=== TEXT EXTRACT ===

# Voting on New Members



## PatrickTMcWilliams (Feb 5, 2013)

I'm particularly interested in the practices of Reformed Baptist congregations, but welcome answers from all.

Does your church have a congregational vote to receive new members? What is your general practice to receive new members?

Thanks!


----------



## SeanPatrickCornell (Feb 5, 2013)

Our process goes like this.

1. Prospective member shows up to services for a certain period of time and shows consistency.
2. Prospective member talks to the elders about becoming a member and fills out a membership application.
3. Church posts an announcement in the Lord's Day bulletin that the prospective member has asked to apply for membership, members are asked to privately relate any concerns about the prospective member to the Elders.
4. Elders interview prospective member the following week.
5. The week after that, the Elders present the prospective member to the congregation who then votes by a show of hands.


----------



## Romans922 (Feb 5, 2013)

As a Presbyterian where the elders approve membership...


----------



## rbcbob (Feb 5, 2013)

In our church the applicant will provide a testimony of both their understanding and experience of the gospel. This will be made available to the membership for perusal after which, if no concerns are brought forward, the elders will admit the applicant into membership. We have no voting by the congregation relative to new members.


----------



## Jack K (Feb 5, 2013)

The Baptist church I attend took this out of the hands of the congregation a few years ago and assigned the responsibility to the elders. Before then, when the congregation had control, membership was seen mostly as something that gave one the right to vote on church matters. Now, with the elders in control, it is (supposedly) valued more for the shepherding, oversight and submission that comes with it. At least, that's where leadership hopes things are going.


----------



## nicnap (Feb 5, 2013)

Romans922 said:


> As a Presbyterian where the elders approve membership...


----------



## KMK (Feb 5, 2013)

rbcbob said:


> In our church the applicant will provide a testimony of both their understanding and experience of the gospel. This will be made available to the membership for perusal after which, if no concerns are brought forward, the elders will admit the applicant into membership. We have no voting by the congregation relative to new members.


----------



## JP Wallace (Feb 5, 2013)

===

→ **GIVEN EXERCISE A**
Please list the username on every post heading in the forum thread about voting on new members, in the order they appear.
→ **GIVEN EXERCISE B**
In the forum thread about voting on new members, how does the congregation in SeanPatrickCornell's church cast its vote on a prospective member?

=== SUPPLIED MATERIAL ===

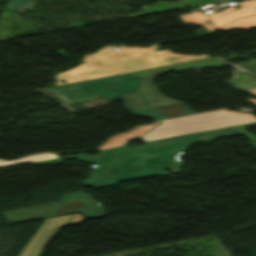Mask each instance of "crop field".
<instances>
[{"mask_svg": "<svg viewBox=\"0 0 256 256\" xmlns=\"http://www.w3.org/2000/svg\"><path fill=\"white\" fill-rule=\"evenodd\" d=\"M239 134L226 128L203 133L185 135L165 140L145 143L144 146L132 145L125 150L109 169V171L95 184L94 188H104L116 185L120 181L140 179L155 175H168L163 170L176 169L181 164L176 154L185 152L186 147L195 143H207L213 139Z\"/></svg>", "mask_w": 256, "mask_h": 256, "instance_id": "8a807250", "label": "crop field"}, {"mask_svg": "<svg viewBox=\"0 0 256 256\" xmlns=\"http://www.w3.org/2000/svg\"><path fill=\"white\" fill-rule=\"evenodd\" d=\"M142 80L143 78L139 76L125 74L53 87L47 90L59 97L65 103L71 104L93 97L111 99L124 95L136 94L139 92Z\"/></svg>", "mask_w": 256, "mask_h": 256, "instance_id": "ac0d7876", "label": "crop field"}, {"mask_svg": "<svg viewBox=\"0 0 256 256\" xmlns=\"http://www.w3.org/2000/svg\"><path fill=\"white\" fill-rule=\"evenodd\" d=\"M256 122L250 114L217 111L192 117L169 120L147 133L142 139L150 141L159 138L190 134L220 127Z\"/></svg>", "mask_w": 256, "mask_h": 256, "instance_id": "34b2d1b8", "label": "crop field"}, {"mask_svg": "<svg viewBox=\"0 0 256 256\" xmlns=\"http://www.w3.org/2000/svg\"><path fill=\"white\" fill-rule=\"evenodd\" d=\"M154 44L150 48L141 47H117L118 51H111L114 46L104 47L94 55H87L84 62L109 67L125 72L159 67L160 64L154 55Z\"/></svg>", "mask_w": 256, "mask_h": 256, "instance_id": "412701ff", "label": "crop field"}, {"mask_svg": "<svg viewBox=\"0 0 256 256\" xmlns=\"http://www.w3.org/2000/svg\"><path fill=\"white\" fill-rule=\"evenodd\" d=\"M225 65L228 64L221 57H217L182 64H176L131 74H138L146 78L142 84L140 94L142 95L143 99L147 102V104L151 108H153L169 104L180 103V101L164 97L156 87H153L156 76L172 70L184 71L192 68H214Z\"/></svg>", "mask_w": 256, "mask_h": 256, "instance_id": "f4fd0767", "label": "crop field"}, {"mask_svg": "<svg viewBox=\"0 0 256 256\" xmlns=\"http://www.w3.org/2000/svg\"><path fill=\"white\" fill-rule=\"evenodd\" d=\"M74 221H78L76 223H80L82 221V218L80 217L79 214L67 215L59 218L46 219L43 222V224L40 226V228L37 230V232L34 234V236L31 238V240L28 242V244L24 247V249L22 250L19 256H30L35 250V248L37 247V245L40 243L42 238L49 232L48 235L45 237V239L42 241V243L39 245L37 250L32 255V256H37L40 250L49 240V238L56 232L59 226L75 224V223H70Z\"/></svg>", "mask_w": 256, "mask_h": 256, "instance_id": "dd49c442", "label": "crop field"}, {"mask_svg": "<svg viewBox=\"0 0 256 256\" xmlns=\"http://www.w3.org/2000/svg\"><path fill=\"white\" fill-rule=\"evenodd\" d=\"M127 147L128 146H123L119 148L102 150V151H99L96 157L82 154V155H76L71 157L34 162L33 164H44V165L57 164V163H61L65 159H69L72 157H78L79 160L83 162H92V163L98 164L100 166L93 172V174L84 183V185L93 187L94 183L99 179V177L103 174V172L110 166L113 160L119 155V153L122 150H124Z\"/></svg>", "mask_w": 256, "mask_h": 256, "instance_id": "e52e79f7", "label": "crop field"}, {"mask_svg": "<svg viewBox=\"0 0 256 256\" xmlns=\"http://www.w3.org/2000/svg\"><path fill=\"white\" fill-rule=\"evenodd\" d=\"M76 212H81L85 219H95L106 216L104 210L97 209L92 204L91 197H88L60 202L49 218Z\"/></svg>", "mask_w": 256, "mask_h": 256, "instance_id": "d8731c3e", "label": "crop field"}, {"mask_svg": "<svg viewBox=\"0 0 256 256\" xmlns=\"http://www.w3.org/2000/svg\"><path fill=\"white\" fill-rule=\"evenodd\" d=\"M117 74H123V73L88 65V64H83L72 70L57 74L56 82H57V85H59L61 84L62 80H65L66 83H69V82H75V81H81V80H87V79H93V78H99V77H105V76H111V75H117Z\"/></svg>", "mask_w": 256, "mask_h": 256, "instance_id": "5a996713", "label": "crop field"}, {"mask_svg": "<svg viewBox=\"0 0 256 256\" xmlns=\"http://www.w3.org/2000/svg\"><path fill=\"white\" fill-rule=\"evenodd\" d=\"M55 204L56 202L17 210H11L3 212L2 214L10 224L42 219L49 214V212Z\"/></svg>", "mask_w": 256, "mask_h": 256, "instance_id": "3316defc", "label": "crop field"}, {"mask_svg": "<svg viewBox=\"0 0 256 256\" xmlns=\"http://www.w3.org/2000/svg\"><path fill=\"white\" fill-rule=\"evenodd\" d=\"M241 9L233 11V7L230 10H226L222 13L209 14L215 27L226 24L235 18L244 17L248 15L256 14V1L241 4Z\"/></svg>", "mask_w": 256, "mask_h": 256, "instance_id": "28ad6ade", "label": "crop field"}, {"mask_svg": "<svg viewBox=\"0 0 256 256\" xmlns=\"http://www.w3.org/2000/svg\"><path fill=\"white\" fill-rule=\"evenodd\" d=\"M155 125L151 126H143L139 127L130 133L118 135L116 137H112L107 143H105L102 147L98 148L97 150L113 148L125 145L130 139L137 140L142 135L146 134L149 130H151Z\"/></svg>", "mask_w": 256, "mask_h": 256, "instance_id": "d1516ede", "label": "crop field"}, {"mask_svg": "<svg viewBox=\"0 0 256 256\" xmlns=\"http://www.w3.org/2000/svg\"><path fill=\"white\" fill-rule=\"evenodd\" d=\"M153 111L160 119H166L194 113L190 108H188L183 103L154 108Z\"/></svg>", "mask_w": 256, "mask_h": 256, "instance_id": "22f410ed", "label": "crop field"}, {"mask_svg": "<svg viewBox=\"0 0 256 256\" xmlns=\"http://www.w3.org/2000/svg\"><path fill=\"white\" fill-rule=\"evenodd\" d=\"M156 53H157V55H158V57H159L163 66L208 57L207 55L191 56V55L174 54V53L169 52L167 50L158 51Z\"/></svg>", "mask_w": 256, "mask_h": 256, "instance_id": "cbeb9de0", "label": "crop field"}, {"mask_svg": "<svg viewBox=\"0 0 256 256\" xmlns=\"http://www.w3.org/2000/svg\"><path fill=\"white\" fill-rule=\"evenodd\" d=\"M232 87L243 91L256 89V75L245 73L236 68V78Z\"/></svg>", "mask_w": 256, "mask_h": 256, "instance_id": "5142ce71", "label": "crop field"}, {"mask_svg": "<svg viewBox=\"0 0 256 256\" xmlns=\"http://www.w3.org/2000/svg\"><path fill=\"white\" fill-rule=\"evenodd\" d=\"M57 157H60V156H58L56 154H52V153H43V154L27 156L20 160H15V161L0 160V168L12 166V165L19 164V163L34 162V161H40V160H45V159L57 158Z\"/></svg>", "mask_w": 256, "mask_h": 256, "instance_id": "d9b57169", "label": "crop field"}, {"mask_svg": "<svg viewBox=\"0 0 256 256\" xmlns=\"http://www.w3.org/2000/svg\"><path fill=\"white\" fill-rule=\"evenodd\" d=\"M256 27V15L249 16L235 22L229 23L218 29L220 30H229V29H248Z\"/></svg>", "mask_w": 256, "mask_h": 256, "instance_id": "733c2abd", "label": "crop field"}, {"mask_svg": "<svg viewBox=\"0 0 256 256\" xmlns=\"http://www.w3.org/2000/svg\"><path fill=\"white\" fill-rule=\"evenodd\" d=\"M120 99H122L124 101L126 108L130 111H136V110L148 108L145 105V103L141 100V98L138 94L120 97Z\"/></svg>", "mask_w": 256, "mask_h": 256, "instance_id": "4a817a6b", "label": "crop field"}, {"mask_svg": "<svg viewBox=\"0 0 256 256\" xmlns=\"http://www.w3.org/2000/svg\"><path fill=\"white\" fill-rule=\"evenodd\" d=\"M180 17L185 22V24H201L210 30L213 29L212 26L203 24L205 20H208V17L206 15H203L200 12H194L192 14L182 15Z\"/></svg>", "mask_w": 256, "mask_h": 256, "instance_id": "bc2a9ffb", "label": "crop field"}, {"mask_svg": "<svg viewBox=\"0 0 256 256\" xmlns=\"http://www.w3.org/2000/svg\"><path fill=\"white\" fill-rule=\"evenodd\" d=\"M34 0H10L8 8L13 10L26 9Z\"/></svg>", "mask_w": 256, "mask_h": 256, "instance_id": "214f88e0", "label": "crop field"}, {"mask_svg": "<svg viewBox=\"0 0 256 256\" xmlns=\"http://www.w3.org/2000/svg\"><path fill=\"white\" fill-rule=\"evenodd\" d=\"M238 67L247 72L256 73V62L240 64Z\"/></svg>", "mask_w": 256, "mask_h": 256, "instance_id": "92a150f3", "label": "crop field"}, {"mask_svg": "<svg viewBox=\"0 0 256 256\" xmlns=\"http://www.w3.org/2000/svg\"><path fill=\"white\" fill-rule=\"evenodd\" d=\"M251 125H256V124H251ZM246 126H248V125L234 126V127H230V128H232V129H234V130H236V131H238V132H240V133H242V134H244L248 137H251L250 134H248L247 132L244 131Z\"/></svg>", "mask_w": 256, "mask_h": 256, "instance_id": "dafd665d", "label": "crop field"}, {"mask_svg": "<svg viewBox=\"0 0 256 256\" xmlns=\"http://www.w3.org/2000/svg\"><path fill=\"white\" fill-rule=\"evenodd\" d=\"M85 195H88V194L83 193V192H79V193H75V194L62 196V197H60V200L74 198V197H80V196H85Z\"/></svg>", "mask_w": 256, "mask_h": 256, "instance_id": "00972430", "label": "crop field"}, {"mask_svg": "<svg viewBox=\"0 0 256 256\" xmlns=\"http://www.w3.org/2000/svg\"><path fill=\"white\" fill-rule=\"evenodd\" d=\"M134 113L139 114V115H144V116H150V117H153L154 119H156L150 109L142 110V111H136V112H134ZM156 120H157V119H156Z\"/></svg>", "mask_w": 256, "mask_h": 256, "instance_id": "a9b5d70f", "label": "crop field"}, {"mask_svg": "<svg viewBox=\"0 0 256 256\" xmlns=\"http://www.w3.org/2000/svg\"><path fill=\"white\" fill-rule=\"evenodd\" d=\"M234 56L252 59V58H250V57H245V56H241V55L232 54V55L230 56V59H229V60L232 61V59H233Z\"/></svg>", "mask_w": 256, "mask_h": 256, "instance_id": "4177f3b9", "label": "crop field"}, {"mask_svg": "<svg viewBox=\"0 0 256 256\" xmlns=\"http://www.w3.org/2000/svg\"><path fill=\"white\" fill-rule=\"evenodd\" d=\"M249 140H250V139H249ZM250 142H251L252 146L256 147V142H254V141H252V140H250Z\"/></svg>", "mask_w": 256, "mask_h": 256, "instance_id": "730fd06b", "label": "crop field"}, {"mask_svg": "<svg viewBox=\"0 0 256 256\" xmlns=\"http://www.w3.org/2000/svg\"><path fill=\"white\" fill-rule=\"evenodd\" d=\"M251 94L255 95L256 96V90H253V91H249Z\"/></svg>", "mask_w": 256, "mask_h": 256, "instance_id": "eef30255", "label": "crop field"}, {"mask_svg": "<svg viewBox=\"0 0 256 256\" xmlns=\"http://www.w3.org/2000/svg\"><path fill=\"white\" fill-rule=\"evenodd\" d=\"M251 139H253V140H255V141H256V138H251Z\"/></svg>", "mask_w": 256, "mask_h": 256, "instance_id": "ae1a2a85", "label": "crop field"}, {"mask_svg": "<svg viewBox=\"0 0 256 256\" xmlns=\"http://www.w3.org/2000/svg\"><path fill=\"white\" fill-rule=\"evenodd\" d=\"M256 54V50L253 51Z\"/></svg>", "mask_w": 256, "mask_h": 256, "instance_id": "d3111659", "label": "crop field"}]
</instances>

===

→ **WRITTEN REPLY A**
PatrickTMcWilliams, SeanPatrickCornell, Romans922, rbcbob, Jack K, nicnap, KMK, JP Wallace

→ **WRITTEN REPLY B**
By a show of hands.